Según Ripley, la técnica del “looping” o bucle consiste en escuchar activamente para comprender la perspectiva del otro, sin necesariamente llegar a un acuerdo, pero demostrando genuino interés. Esta práctica reduce la hostilidad y abre espacios para descubrir la verdadera raíz de los conflictos, que muchas veces está relacionada con necesidades humanas básicas como el respeto, el reconocimiento, el cuidado y el manejo del estrés. Fomentar la escucha profunda y el reconocimiento del “subtexto” que acompaña nuestras disputas es fundamental para desactivar la permanente escalada y evitar que las confrontaciones causen más daño del que pretenden remediar. Además, debemos entender que el conflicto no es algo que debe evitarse por completo; al contrario, es un componente natural y necesario para la convivencia democrática. El conflicto saludable genera energía, creatividad y compromiso.
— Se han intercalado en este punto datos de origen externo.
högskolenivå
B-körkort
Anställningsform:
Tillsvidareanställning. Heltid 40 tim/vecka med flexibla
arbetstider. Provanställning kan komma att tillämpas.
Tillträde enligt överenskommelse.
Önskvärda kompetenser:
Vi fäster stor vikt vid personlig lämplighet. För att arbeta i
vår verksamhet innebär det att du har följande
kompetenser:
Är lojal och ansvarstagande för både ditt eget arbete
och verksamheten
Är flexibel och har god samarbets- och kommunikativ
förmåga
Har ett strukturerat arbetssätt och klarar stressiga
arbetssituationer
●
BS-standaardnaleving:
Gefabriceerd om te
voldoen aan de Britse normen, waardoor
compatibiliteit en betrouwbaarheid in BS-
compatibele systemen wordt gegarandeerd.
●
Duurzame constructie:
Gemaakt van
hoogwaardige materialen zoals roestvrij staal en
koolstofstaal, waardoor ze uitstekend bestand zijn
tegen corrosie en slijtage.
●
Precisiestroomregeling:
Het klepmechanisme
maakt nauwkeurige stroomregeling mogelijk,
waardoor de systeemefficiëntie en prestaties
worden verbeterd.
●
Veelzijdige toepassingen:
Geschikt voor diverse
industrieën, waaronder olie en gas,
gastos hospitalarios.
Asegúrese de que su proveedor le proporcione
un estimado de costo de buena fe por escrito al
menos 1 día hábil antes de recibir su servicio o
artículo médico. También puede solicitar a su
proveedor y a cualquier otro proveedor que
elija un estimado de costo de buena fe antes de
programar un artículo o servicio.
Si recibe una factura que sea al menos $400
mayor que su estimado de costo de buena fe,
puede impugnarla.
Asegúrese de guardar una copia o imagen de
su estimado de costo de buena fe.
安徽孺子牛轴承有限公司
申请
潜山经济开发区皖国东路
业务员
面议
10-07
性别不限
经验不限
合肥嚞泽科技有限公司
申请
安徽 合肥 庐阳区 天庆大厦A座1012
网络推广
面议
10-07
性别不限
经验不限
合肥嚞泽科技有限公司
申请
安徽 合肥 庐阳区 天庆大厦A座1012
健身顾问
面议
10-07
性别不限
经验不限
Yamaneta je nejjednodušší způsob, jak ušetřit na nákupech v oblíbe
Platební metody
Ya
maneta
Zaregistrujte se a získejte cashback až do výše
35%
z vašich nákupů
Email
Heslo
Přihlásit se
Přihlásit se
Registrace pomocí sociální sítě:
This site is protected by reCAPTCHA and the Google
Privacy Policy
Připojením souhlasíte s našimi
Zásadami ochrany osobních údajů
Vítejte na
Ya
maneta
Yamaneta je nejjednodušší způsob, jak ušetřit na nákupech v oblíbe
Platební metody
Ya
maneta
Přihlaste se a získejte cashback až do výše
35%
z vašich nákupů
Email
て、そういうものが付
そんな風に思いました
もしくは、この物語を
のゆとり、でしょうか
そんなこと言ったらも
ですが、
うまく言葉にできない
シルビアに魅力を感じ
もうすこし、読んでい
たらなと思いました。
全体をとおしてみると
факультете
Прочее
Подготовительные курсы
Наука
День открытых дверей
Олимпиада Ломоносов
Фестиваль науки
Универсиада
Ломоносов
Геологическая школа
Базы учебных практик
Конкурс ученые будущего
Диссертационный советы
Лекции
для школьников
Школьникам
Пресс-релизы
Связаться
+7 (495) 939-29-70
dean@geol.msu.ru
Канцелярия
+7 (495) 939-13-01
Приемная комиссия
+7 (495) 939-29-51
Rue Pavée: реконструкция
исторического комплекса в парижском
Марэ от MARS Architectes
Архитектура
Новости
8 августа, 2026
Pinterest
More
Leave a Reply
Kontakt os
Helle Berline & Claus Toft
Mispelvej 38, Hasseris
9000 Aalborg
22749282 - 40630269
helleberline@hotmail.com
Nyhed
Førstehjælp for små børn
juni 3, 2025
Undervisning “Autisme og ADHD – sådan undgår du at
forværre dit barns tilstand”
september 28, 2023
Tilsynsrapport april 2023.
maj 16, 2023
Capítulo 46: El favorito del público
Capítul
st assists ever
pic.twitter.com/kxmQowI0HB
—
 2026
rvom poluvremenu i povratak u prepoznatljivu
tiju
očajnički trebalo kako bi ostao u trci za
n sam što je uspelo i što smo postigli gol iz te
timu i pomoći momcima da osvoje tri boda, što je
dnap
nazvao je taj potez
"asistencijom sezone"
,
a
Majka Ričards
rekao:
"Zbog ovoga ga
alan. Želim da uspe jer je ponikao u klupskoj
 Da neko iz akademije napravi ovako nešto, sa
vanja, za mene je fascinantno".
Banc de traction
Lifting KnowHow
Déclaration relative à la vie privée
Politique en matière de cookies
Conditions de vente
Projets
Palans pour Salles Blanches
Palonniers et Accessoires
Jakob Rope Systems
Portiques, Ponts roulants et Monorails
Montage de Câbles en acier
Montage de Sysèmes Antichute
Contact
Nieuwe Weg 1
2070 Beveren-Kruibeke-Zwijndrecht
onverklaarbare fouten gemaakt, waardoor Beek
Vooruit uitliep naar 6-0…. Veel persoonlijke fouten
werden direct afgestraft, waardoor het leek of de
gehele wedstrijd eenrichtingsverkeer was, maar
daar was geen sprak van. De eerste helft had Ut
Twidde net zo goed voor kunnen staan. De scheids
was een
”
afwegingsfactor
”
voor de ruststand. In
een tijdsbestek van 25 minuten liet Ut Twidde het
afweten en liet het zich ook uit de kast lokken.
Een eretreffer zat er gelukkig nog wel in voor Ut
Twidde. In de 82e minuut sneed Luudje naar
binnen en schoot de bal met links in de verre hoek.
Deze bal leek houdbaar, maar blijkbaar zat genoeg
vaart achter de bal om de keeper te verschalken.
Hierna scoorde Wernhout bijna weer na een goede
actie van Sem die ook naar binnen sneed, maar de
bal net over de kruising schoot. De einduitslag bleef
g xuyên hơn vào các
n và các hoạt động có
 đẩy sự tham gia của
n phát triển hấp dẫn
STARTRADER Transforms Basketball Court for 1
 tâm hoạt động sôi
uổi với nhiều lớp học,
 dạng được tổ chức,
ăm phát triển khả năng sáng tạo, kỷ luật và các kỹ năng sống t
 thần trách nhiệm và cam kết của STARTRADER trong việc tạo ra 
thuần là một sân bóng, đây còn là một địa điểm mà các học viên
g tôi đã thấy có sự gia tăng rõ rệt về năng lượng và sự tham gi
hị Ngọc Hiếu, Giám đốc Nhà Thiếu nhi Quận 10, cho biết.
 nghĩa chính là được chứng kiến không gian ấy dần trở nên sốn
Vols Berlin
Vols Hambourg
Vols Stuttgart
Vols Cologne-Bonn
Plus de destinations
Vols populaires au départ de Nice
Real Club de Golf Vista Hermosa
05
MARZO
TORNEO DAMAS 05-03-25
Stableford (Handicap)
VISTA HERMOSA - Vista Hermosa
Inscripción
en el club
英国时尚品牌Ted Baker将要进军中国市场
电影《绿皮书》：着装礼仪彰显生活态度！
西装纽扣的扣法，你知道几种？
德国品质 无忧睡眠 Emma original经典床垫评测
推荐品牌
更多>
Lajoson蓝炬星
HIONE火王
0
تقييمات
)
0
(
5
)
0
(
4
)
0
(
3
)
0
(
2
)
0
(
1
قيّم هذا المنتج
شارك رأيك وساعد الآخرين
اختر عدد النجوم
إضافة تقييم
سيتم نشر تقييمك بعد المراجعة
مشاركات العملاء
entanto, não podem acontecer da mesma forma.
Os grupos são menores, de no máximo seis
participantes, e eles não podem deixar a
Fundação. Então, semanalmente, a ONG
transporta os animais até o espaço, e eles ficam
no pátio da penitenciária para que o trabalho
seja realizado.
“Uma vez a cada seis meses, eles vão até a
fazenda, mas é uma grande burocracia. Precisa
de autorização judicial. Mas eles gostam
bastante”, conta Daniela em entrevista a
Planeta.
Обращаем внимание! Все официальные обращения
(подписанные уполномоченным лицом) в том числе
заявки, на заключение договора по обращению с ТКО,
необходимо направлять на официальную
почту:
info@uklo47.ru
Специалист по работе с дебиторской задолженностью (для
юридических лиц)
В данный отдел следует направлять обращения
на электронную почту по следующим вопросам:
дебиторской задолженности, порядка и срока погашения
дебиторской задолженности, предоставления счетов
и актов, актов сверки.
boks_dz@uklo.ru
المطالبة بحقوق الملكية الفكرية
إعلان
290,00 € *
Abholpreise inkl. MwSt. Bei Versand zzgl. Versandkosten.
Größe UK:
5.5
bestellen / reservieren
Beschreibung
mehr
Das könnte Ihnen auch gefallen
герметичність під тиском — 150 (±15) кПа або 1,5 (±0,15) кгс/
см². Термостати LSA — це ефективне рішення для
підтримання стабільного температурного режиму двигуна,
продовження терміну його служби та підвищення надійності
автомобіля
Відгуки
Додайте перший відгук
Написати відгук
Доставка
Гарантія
Lo peligroso es el conflicto tóxico que nos atrapa y nos impide ser curiosos y abiertos a la diversidad y a la complejidad de la realidad. Para cultivar un conflicto saludable necesitamos recuperar la confianza social construida a partir de interacciones positivas que superen en proporción a las negativas, generando un colchón de buena voluntad. Como señala la investigación en relaciones interpersonales, la proporción mágica es de cinco interacciones positivas por cada negativa. Ese equilibrio puede ser aplicado también en bandas sociales más amplias y en espacios comunitarios. El fortalecimiento del tejido social, la educación para la gestión de emociones y la promoción de espacios en los que convivan distintas perspectivas con respeto son instrumentos fundamentales para construir resiliencia social y reconstruir democracias debilitadas.
Por otro lado, la gestión de crisis demanda un conocimiento profundo de cómo reaccionamos los humanos ante situaciones extremas. Contrario a lo que muestra la ficción, no todas las personas entran en pánico o actúan con irracionalidad; muchas razonan con deliberación, cooperan y encuentran formas creativas de superar el peligro. Sin embargo, es común observar respuestas como el sesgo de normalidad, en el que las personas tienden a minimizar la gravedad de una situación y demoran en actuar, lo que puede costar vidas en contextos de emergencia. La preparación, el entrenamiento y la familiarización previa con posibles escenarios de riesgo fortalecen el “músculo” de la esperanza y la agencia individual y colectiva, que son imprescindibles para actuar con eficacia en crisis. Por último, en cuanto al consumo de noticias, es fundamental replantear los modelos periodísticos y de comunicación, dándoles un enfoque más humano que incorpore el respeto por la dignidad, la inclusión de narrativas que aporten esperanza y la promoción de la agencia ciudadana.